SET EXERCISE >>
Return every line of the listing below unchanged, from the first line to the last.

RAW DATA >>
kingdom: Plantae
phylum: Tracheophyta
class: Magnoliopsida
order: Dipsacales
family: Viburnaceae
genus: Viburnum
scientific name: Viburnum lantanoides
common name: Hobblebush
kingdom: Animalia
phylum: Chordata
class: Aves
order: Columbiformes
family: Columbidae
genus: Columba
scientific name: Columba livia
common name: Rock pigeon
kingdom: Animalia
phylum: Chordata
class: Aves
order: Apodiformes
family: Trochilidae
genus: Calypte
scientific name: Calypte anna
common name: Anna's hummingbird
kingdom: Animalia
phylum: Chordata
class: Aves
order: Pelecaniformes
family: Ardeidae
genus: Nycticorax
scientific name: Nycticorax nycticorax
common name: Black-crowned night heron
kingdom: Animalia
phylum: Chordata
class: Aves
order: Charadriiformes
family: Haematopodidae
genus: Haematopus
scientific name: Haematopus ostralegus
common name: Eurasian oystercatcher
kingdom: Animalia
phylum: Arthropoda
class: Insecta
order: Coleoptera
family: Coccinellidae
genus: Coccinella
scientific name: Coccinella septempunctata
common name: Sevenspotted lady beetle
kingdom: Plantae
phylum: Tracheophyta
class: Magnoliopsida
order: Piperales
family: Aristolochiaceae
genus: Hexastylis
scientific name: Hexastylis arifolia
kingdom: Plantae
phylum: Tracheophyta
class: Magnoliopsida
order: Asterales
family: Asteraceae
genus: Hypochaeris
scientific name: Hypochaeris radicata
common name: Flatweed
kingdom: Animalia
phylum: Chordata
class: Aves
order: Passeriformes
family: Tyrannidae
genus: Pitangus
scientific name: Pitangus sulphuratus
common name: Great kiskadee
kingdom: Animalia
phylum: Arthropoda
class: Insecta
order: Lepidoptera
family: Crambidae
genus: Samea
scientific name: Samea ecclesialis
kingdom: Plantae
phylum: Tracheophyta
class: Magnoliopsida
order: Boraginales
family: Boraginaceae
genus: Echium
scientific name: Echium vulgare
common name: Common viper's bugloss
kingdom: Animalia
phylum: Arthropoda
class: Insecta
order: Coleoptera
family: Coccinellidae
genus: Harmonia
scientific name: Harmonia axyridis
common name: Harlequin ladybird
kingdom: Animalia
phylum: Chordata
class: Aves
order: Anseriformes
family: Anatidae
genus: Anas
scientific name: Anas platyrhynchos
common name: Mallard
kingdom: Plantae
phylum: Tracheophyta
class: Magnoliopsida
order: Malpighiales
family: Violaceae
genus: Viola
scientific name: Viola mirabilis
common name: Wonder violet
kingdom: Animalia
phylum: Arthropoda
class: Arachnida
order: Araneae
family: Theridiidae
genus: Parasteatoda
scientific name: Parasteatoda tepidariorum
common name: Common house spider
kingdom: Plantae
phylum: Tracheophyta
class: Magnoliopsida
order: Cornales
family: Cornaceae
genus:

ANSWER >>
kingdom: Plantae
phylum: Tracheophyta
class: Magnoliopsida
order: Dipsacales
family: Viburnaceae
genus: Viburnum
scientific name: Viburnum lantanoides
common name: Hobblebush
kingdom: Animalia
phylum: Chordata
class: Aves
order: Columbiformes
family: Columbidae
genus: Columba
scientific name: Columba livia
common name: Rock pigeon
kingdom: Animalia
phylum: Chordata
class: Aves
order: Apodiformes
family: Trochilidae
genus: Calypte
scientific name: Calypte anna
common name: Anna's hummingbird
kingdom: Animalia
phylum: Chordata
class: Aves
order: Pelecaniformes
family: Ardeidae
genus: Nycticorax
scientific name: Nycticorax nycticorax
common name: Black-crowned night heron
kingdom: Animalia
phylum: Chordata
class: Aves
order: Charadriiformes
family: Haematopodidae
genus: Haematopus
scientific name: Haematopus ostralegus
common name: Eurasian oystercatcher
kingdom: Animalia
phylum: Arthropoda
class: Insecta
order: Coleoptera
family: Coccinellidae
genus: Coccinella
scientific name: Coccinella septempunctata
common name: Sevenspotted lady beetle
kingdom: Plantae
phylum: Tracheophyta
class: Magnoliopsida
order: Piperales
family: Aristolochiaceae
genus: Hexastylis
scientific name: Hexastylis arifolia
kingdom: Plantae
phylum: Tracheophyta
class: Magnoliopsida
order: Asterales
family: Asteraceae
genus: Hypochaeris
scientific name: Hypochaeris radicata
common name: Flatweed
kingdom: Animalia
phylum: Chordata
class: Aves
order: Passeriformes
family: Tyrannidae
genus: Pitangus
scientific name: Pitangus sulphuratus
common name: Great kiskadee
kingdom: Animalia
phylum: Arthropoda
class: Insecta
order: Lepidoptera
family: Crambidae
genus: Samea
scientific name: Samea ecclesialis
kingdom: Plantae
phylum: Tracheophyta
class: Magnoliopsida
order: Boraginales
family: Boraginaceae
genus: Echium
scientific name: Echium vulgare
common name: Common viper's bugloss
kingdom: Animalia
phylum: Arthropoda
class: Insecta
order: Coleoptera
family: Coccinellidae
genus: Harmonia
scientific name: Harmonia axyridis
common name: Harlequin ladybird
kingdom: Animalia
phylum: Chordata
class: Aves
order: Anseriformes
family: Anatidae
genus: Anas
scientific name: Anas platyrhynchos
common name: Mallard
kingdom: Plantae
phylum: Tracheophyta
class: Magnoliopsida
order: Malpighiales
family: Violaceae
genus: Viola
scientific name: Viola mirabilis
common name: Wonder violet
kingdom: Animalia
phylum: Arthropoda
class: Arachnida
order: Araneae
family: Theridiidae
genus: Parasteatoda
scientific name: Parasteatoda tepidariorum
common name: Common house spider
kingdom: Plantae
phylum: Tracheophyta
class: Magnoliopsida
order: Cornales
family: Cornaceae
genus:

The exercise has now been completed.